Ces choix vous paraîtront peut-être chimériques ou paradoxaux, mais donnez-moi une chance de vous convaincre.
Se souvenir de la jeune fille de 21 ans que j’étais lorsqu’on m’a remis mon diplôme est une expérience plutôt inconfortable pour la femme de 42 ans qu’elle est devenue. Lorsque j’avais la moitié de mon âge actuel, je tentais de préserver un équilibre précaire entre les ambitions que j’avais pour moi-même et ce que mes proches attendaient de moi.
J’étais convaincue que la seule chose que je voudrais jamais faire était écrire des romans. Néanmoins, mes parents, qui venaient tous deux de milieux pauvres et qui n’avaient pas été à l’université, estimaient que mon imagination suractive était une excentricité amusante de mon caractère qui n’aiderait jamais à rembourser un emprunt immobilier ni à garantir une retraite.
Ils espéraient que je suivrais une filière professionnelle ; je voulais faire de la Littérature anglaise. Nous atteignîmes un compromis qui, avec le recul, ne satisfaisait personne, et j’étudiai les Langues vivantes. La voiture de mes parents avait à peine tourné au coin de la rue que je me suis empressée d’abandonner l’allemand pour me précipiter au département de Langues anciennes.
Je ne me souviens pas avoir jamais dit à mes parents que je faisais des Langues anciennes ; il est très possible qu’ils l’aient découvert le jour de la remise de diplômes. De toutes les matières sur Terre, je pense qu’aucune ne leur paraissait plus inutile que la mythologie grecque quand il s’agissait de réussir à voyager en classe affaires.

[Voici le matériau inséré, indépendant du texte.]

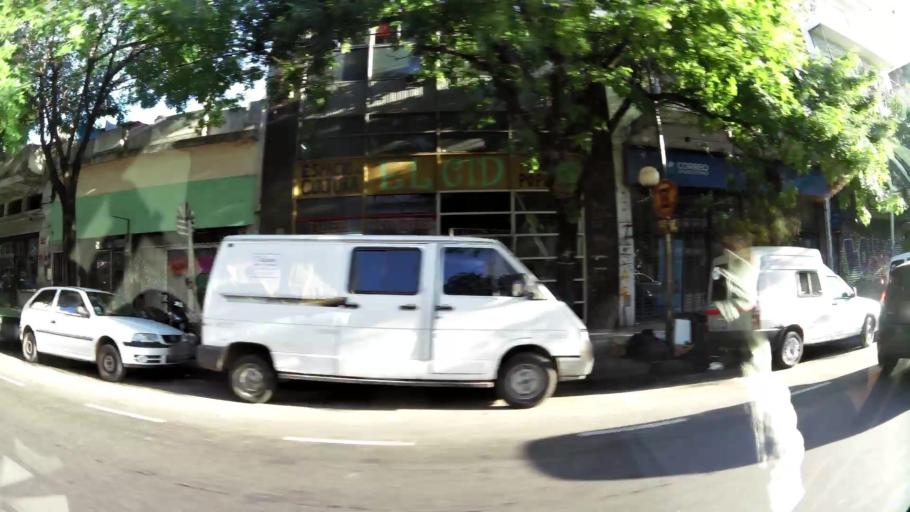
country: AR
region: Buenos Aires F.D.
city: Colegiales
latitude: -34.6061
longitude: -58.4409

Je voudrais préciser, entre parenthèses, que je ne reproche pas leur point de vue à mes parents. Il y a une date limite au-delà de laquelle on ne peut plus reprocher à ses parents de nous avoir mis dans la mauvaise direction ; à l’instant où vous avez l’âge de vous diriger vous-mêmes, c’est vous qui êtes responsables. De plus, je ne peux pas en vouloir à mes parents d’avoir espéré que je ne vivrais jamais dans le besoin. Eux-mêmes avaient été pauvres, et je suis d’accord avec eux pour dire que ce n’est pas une expérience anoblissante. La pauvreté introduite la peur, le stress et parfois la dépression ; cela implique des milliers de petites humiliations et de difficultés. Se sortir de la pauvreté à la force de ses bras, voilà quelque chose dont on peut être fier, mais il n’y a que des imbéciles pour penser que la pauvreté elle-même est très romantique.
Ce dont j’avais le plus peur à votre âge, ce n’était pas la pauvreté. C’était l’échec.
À votre âge, malgré un clair manque de motivation à l’université – où j’avais passé bien trop longtemps à la cafétéria à écrire des histoires, et bien trop peu de temps en cours – j’avais un certain talent pour passer des examens, et depuis des années, c’était là la mesure de ma réussite dans ma vie et dans celle de mes pairs.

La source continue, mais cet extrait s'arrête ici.